While these papers are available to all readers regardless of subscriber status, Chinese teams are reporting a wave of scientific findings from the country’s lunar programme that American government scientists may be locked out of because of a US decision to cancel subscriptions to Nature and other Springer Nature journals.
The new analysis of the returned far-side rocks suggests that part of the moon’s deep interior was stripped of important chemical ingredients more than 4 billion years ago – likely during a giant asteroid impact.

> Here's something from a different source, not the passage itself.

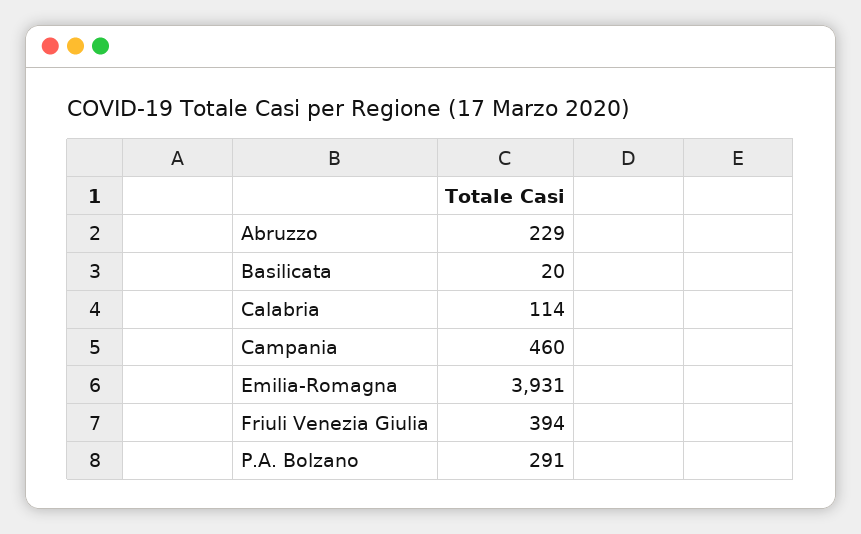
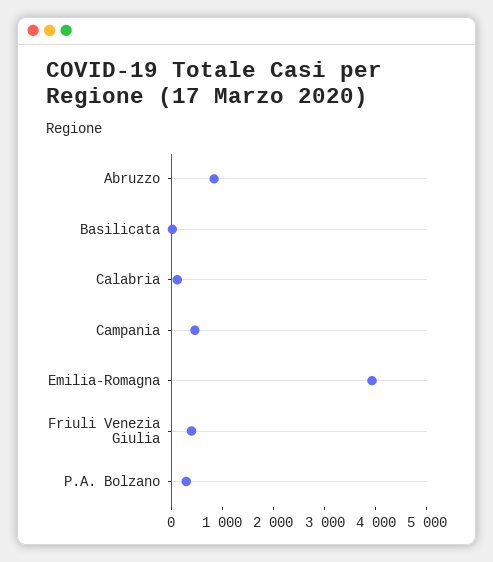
Abruzzo: 229 -> 800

The collision was so powerful it not only carved out a 2,500km-wide (1,550-mile) crater on the moon’s far side – the largest of its kind in the solar system – but also changed the make-up of the moon’s mantle hundreds of kilometres below the surface, according to a team led by scientists at the Institute of Geology and Geophysics in Beijing.
Lava later erupted from this damaged mantle and cooled into volcanic rock that is depleted in elements such as titanium and thorium, as well as water. These samples are the most chemically depleted moon rocks ever studied – more so than any returned by the US, Soviet or earlier Chinese missions, which all came from the moon’s near side, the team reported in Nature on Wednesday.
Chang’e-6 is the first and only mission to return samples from the moon’s far side. It landed in the South Pole-Aitken basin in June 2024 and brought back 1.9kg (4.2lbs) of soil, mostly from a 2.8 billion-year-old volcanic eruption.